恋海二次小説[1]
□Trick or Treat【シン×主人公】
1ページ/3ページ
その日寄港した街で、いつものごとく酒場ではシリウスの船員達が集まっていた。
「なんだか、不思議な格好をした人がいっぱいですね」
〇〇がオレンジと黒に飾られた店内をきょろきょろと見回す。
「ハロウィンのイベントをしてるみたいだね」
ソウシが壁に張られた店のポスターを示してくれる。
「ハロウィン?」
ヤマトでは聞きなれないそのイベントの名を〇〇が尋ねる。
「収穫祭みたいなものかな?お化けの仮装をしたりする風習があるそうだよ」
ソウシが簡単に説明してくれるのを聞きながら、改めて店内の客達を見ると確かに皆ドラキュラやら魔女やらの仮装をしている。
「へえー希望者には仮装衣装貸し出してくれるってよ」
「面白そうですね」
ハヤテとトワが好奇心いっぱいで店のポスターを見て乗り気になっている。
「いいねえ。〇〇、あたいらも仮装してみようよ」
ファジーが誘ってくるのに、〇〇も知らない行事に参加してみたくなる。
「そうですね」
他の人達はどうするのだろうかと視線を向けると、ハヤテとトワ以外は全くその気はないらしい。
…シンさんの仮装見てみたかったかも
〇〇がちらりとシンを伺い見たのに気がついたらしい。
「おい、まさかこの俺に奇天烈な格好をさせたいなんて思ってやしないだろうな」
今思っていたこと見透かす様な鋭い目で睨まれて、〇〇は慌てふためく。
「そっ、そんなことは…ファジーさん!早く行ってみましょう!!」
衣装の貸し出しをしているブースめがけて、〇〇がファジーと共に逃げるように駆けて行く。
「おい、〇〇……チッ」
シンが小さく舌打ちをしたのに、リュウガが面白そうな目になる。
「シンは本当に過保護だな。

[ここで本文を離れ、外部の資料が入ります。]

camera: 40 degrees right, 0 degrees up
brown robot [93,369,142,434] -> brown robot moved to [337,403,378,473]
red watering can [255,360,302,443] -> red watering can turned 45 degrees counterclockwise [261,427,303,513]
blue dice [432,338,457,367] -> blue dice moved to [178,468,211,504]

片時も〇〇を離したくないか」
「…あいつが面倒事に巻きこまれないか気がかりなだけです」
リュウガのからかいにも表情を変えることなくシンは当たり障りのない言葉を返す。
「ファジーもいるんだし、大丈夫だろう」
リュウガの言葉に今度はナギが〇〇の向かった方向に視線を向かせながら言う。
「…そのファジーと二人で、ストリップ小屋に売られたんじゃないですか」
「おいおい、ナギまで…」
リュウガはなんなんだお前らそんな心配性キャラだったかよと内心驚く。
「女の子二人なんだから、物騒なのには違いないんですから。船長が鷹揚過ぎるんですよ」
あのファジーを当然のように女の子の範疇に入れるソウシは矢張り究極のたらしだ。